Attraverso una nota, il presidente Giorgio Napolitano, lancia l’auspicio a trovare delle nuove misure per ovviare al problema delle carceri italiane, augurandosi che tali provvedimenti vengano in qualche modo accolti in parlamento. Le misure a cui si riferisce Napolitano sono da una parte le pene alternative alla prigione, dall’altra misure di clemenza come l’indulto o l’amnistia. Le dichiarazioni pubbliche risultano essere frutto di un incontro con una delegazione rappresentativa dei sottoscrittori, accademici e giuristi, della lettera aperta sul tema dell’efficienza della giustizia. Non è certamente la prima volta che si sentono rimbalzare sulla scena mediatica dichiarazioni di questo tipo, frutto di un consapevole disastro del sistema carcerario attuale. Nemmeno il cosiddetto “decreto svuotacarceri” è servito evidentemente a mettere l’anima in pace di molti, soprattutto se pensiamo ai numeri relativi a carceri in rapporto con i detenuti. Secondo gli ultimi dati infatti, sono 66.271 i detenuti reclusi in un totale di 206 carceri. La capienza regolamentare è di 45.568 posti. Poco meno di un terzo, ossia 23.773, sono i detenuti non italiani, che rappresentano il 35,8% della popolazione carceraria. La componente femminile equivale al 4,2% del totale dei detenuti ovvero 2.826 donne, di cui 1.133 straniere. E ancora oltre agli uomini e alle donne, al 30 aprile 2012, risultano essere 54 i bambini sotto i 3 anni che vivono in carcere con le madri (51 detenute).Fino a qui nessuna novità.

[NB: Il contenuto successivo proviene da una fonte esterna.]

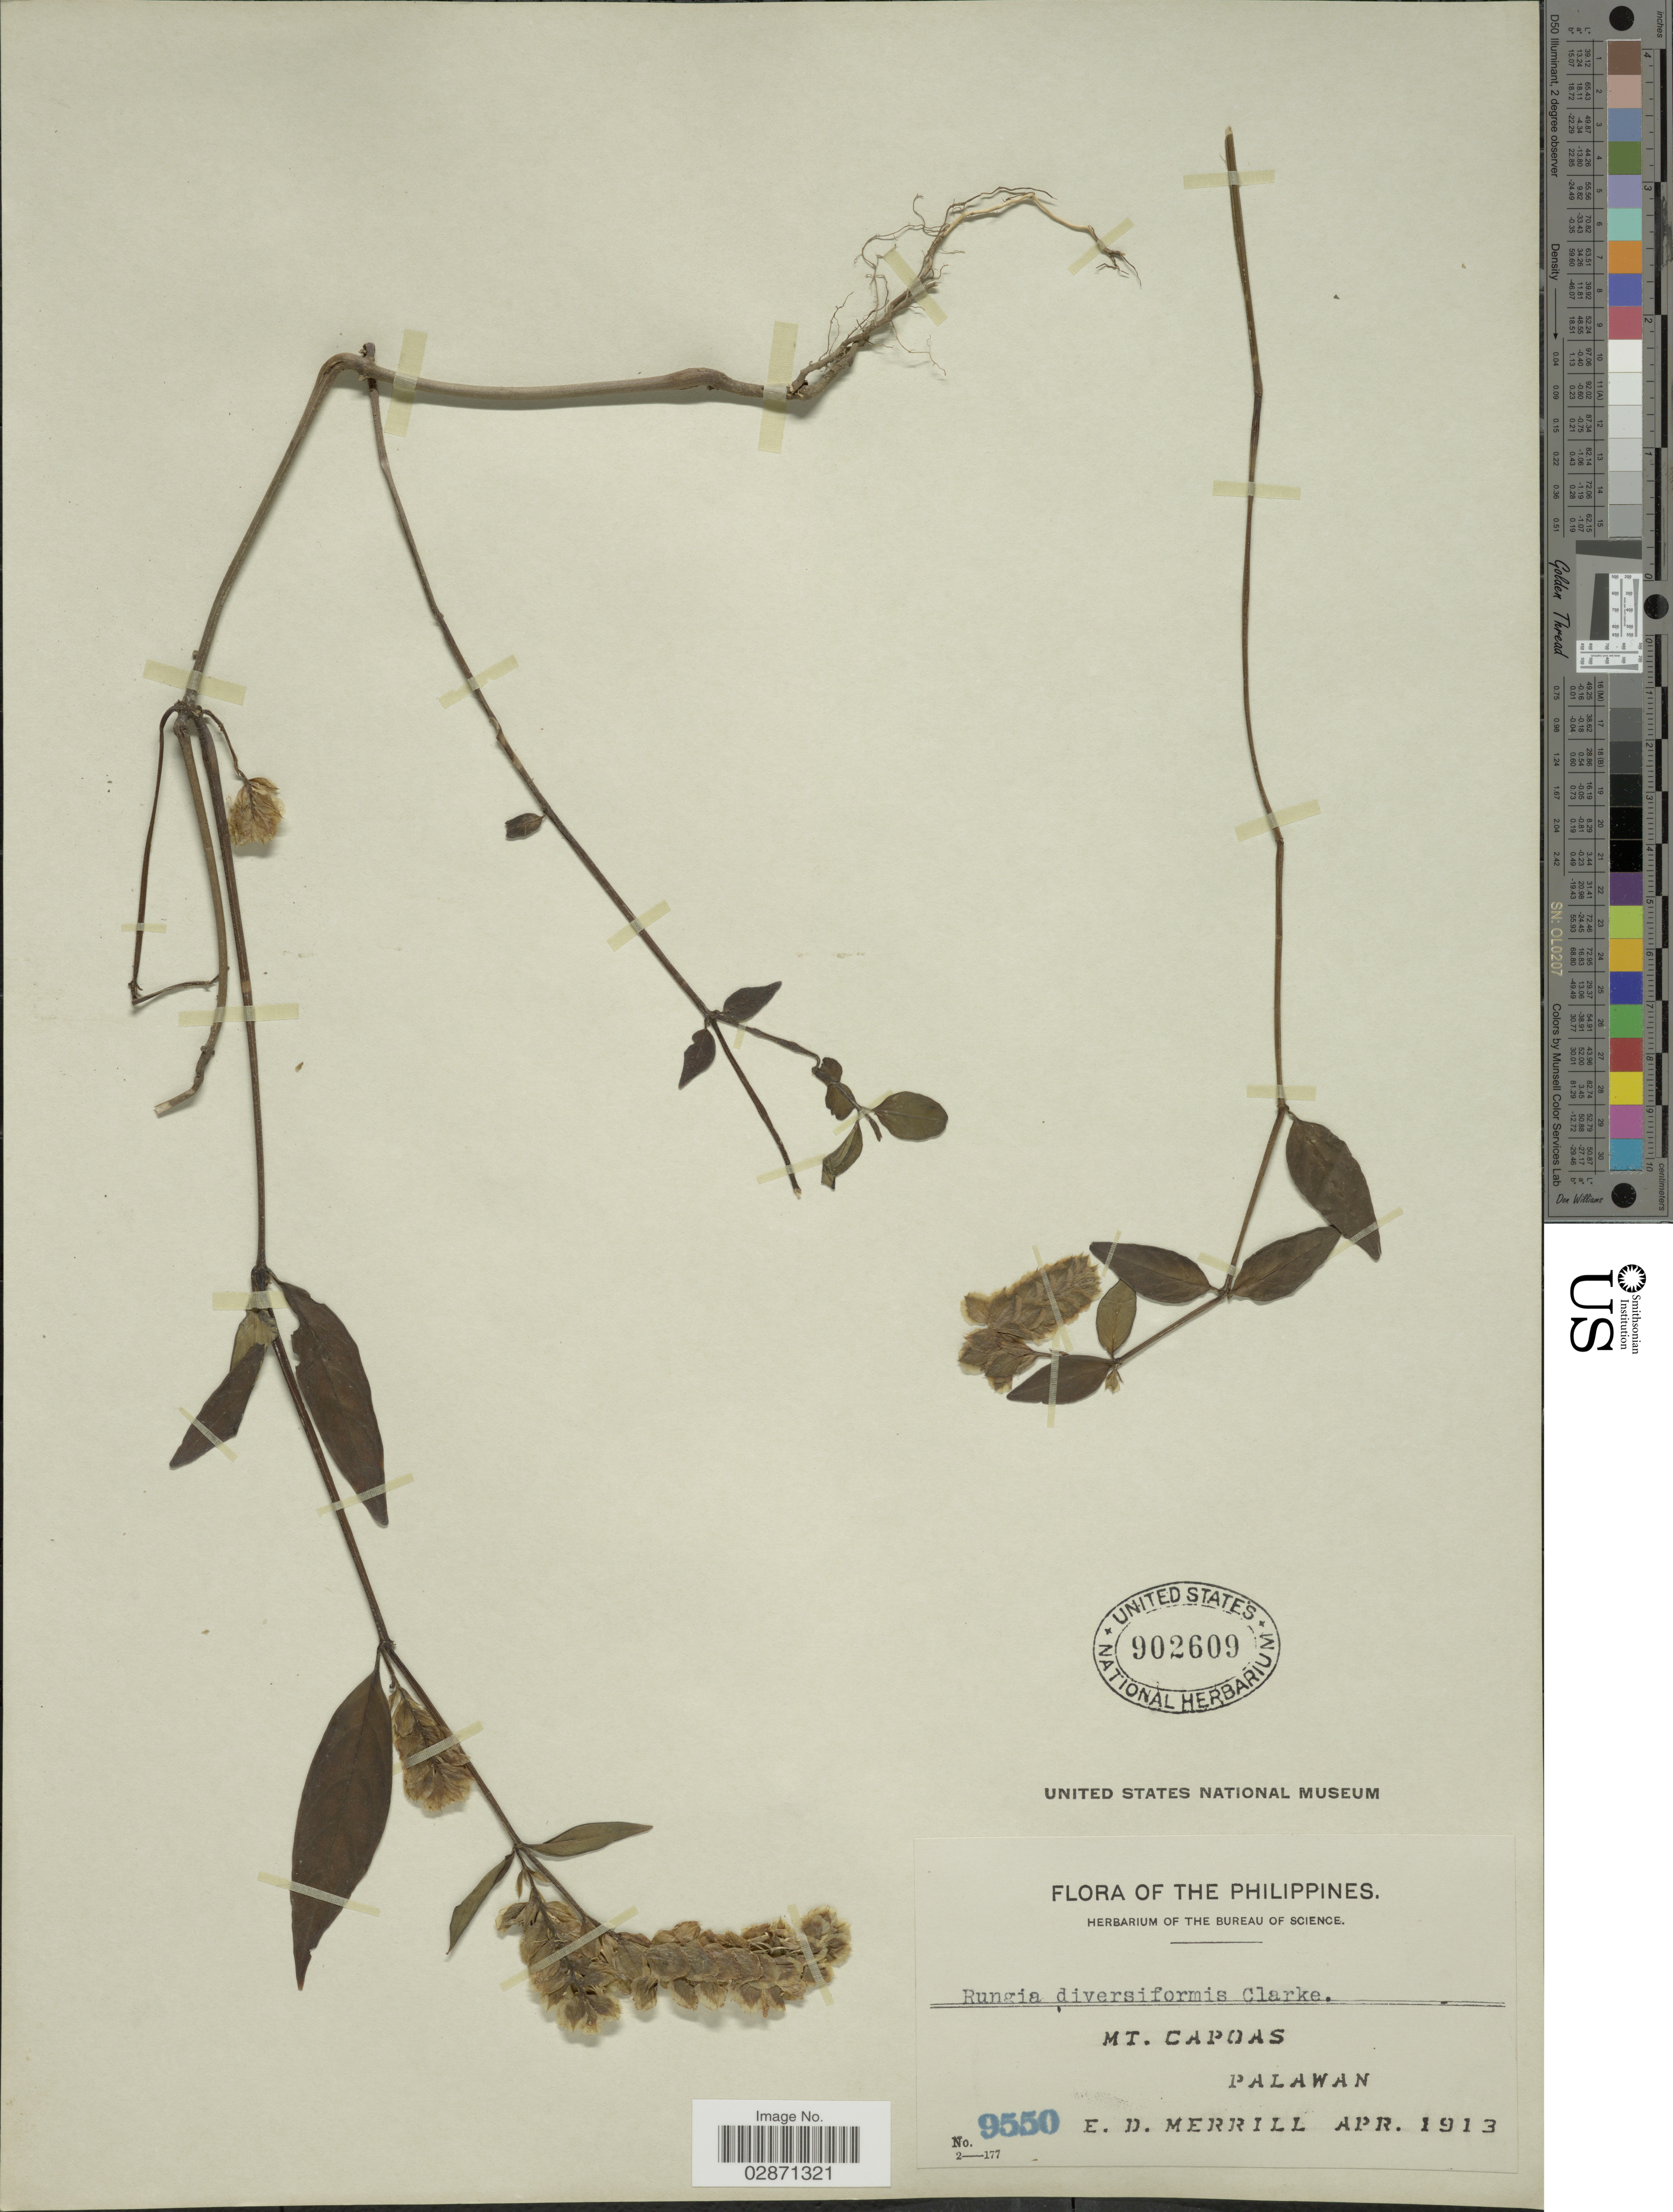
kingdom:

A ben vedere, numerosi sono gli ostacoli che non permettono di attuare un indulto: se da una parte c’è la necessaria approvazione del decreto da parte di due terzi dei parlamentari -non assolutamente scontata, men che meno in tempo di campagna elettorale- dall’altra si pone il problema di togliere tre leggi nodali che hanno permesso di ingrossare le fila dei detenuti attualmente rinchiusi, come dimostrano i dati citati sopra. Tali leggi sono la Bossi-Fini per quanto riguarda l’immigrazine -che costituisce peraltro un peggioramento di quella che era la legge Turco-Napolitano del 1998, confluita successivamente nel Testo unico delle disposizioni concernenti la disciplina dell’immigrazione e norme sulle condizioni dello straniero; la Fini-Giovanardi per quanto riguarda le sostanze stupefacenti, e soprattutto la legge ex-Cirielli rispetto alla recidiva, attraverso cui si prolungano le pene poichè si bloccano le “misure alternative”, altre espressioni dello stesso sistema coercitivo. Realisticamente, risulta quindi difficile ottenere quello che Napolitano ha espresso con rinnovato e giusto interesse, e che per una volta, invece di occuparsi di meri interessi come sovraintendente del governo tecnico, abbia dato voce ad una realtà insana come quella delle carceri, che potrebbe probabilmente rappresentare una speranza di percorso per il problema carcere e non un discorso di pura facciata come si è dimostrato sino ad ora.

Nel frattempo, mentre la notizia delle dichiarazioni di Napolitano faceva sfoggio nella gran parte delle prime pagine dei maggiori quotidiani italiani, tra i trafiletti di altri, si dava notizia dell’ennesima morte in carcere, questa volta a Biella. La scorsa notte infatti un detenuto di 51 anni si è suicidato impiccandosi con i lacci delle scarpe alle inferriate della finestra della cella, nel reparto isolamento. Quello di ieri è il 118esimo morto dall’inizio dell’anno nelle carceri italiane, il 41esimo per suicidio.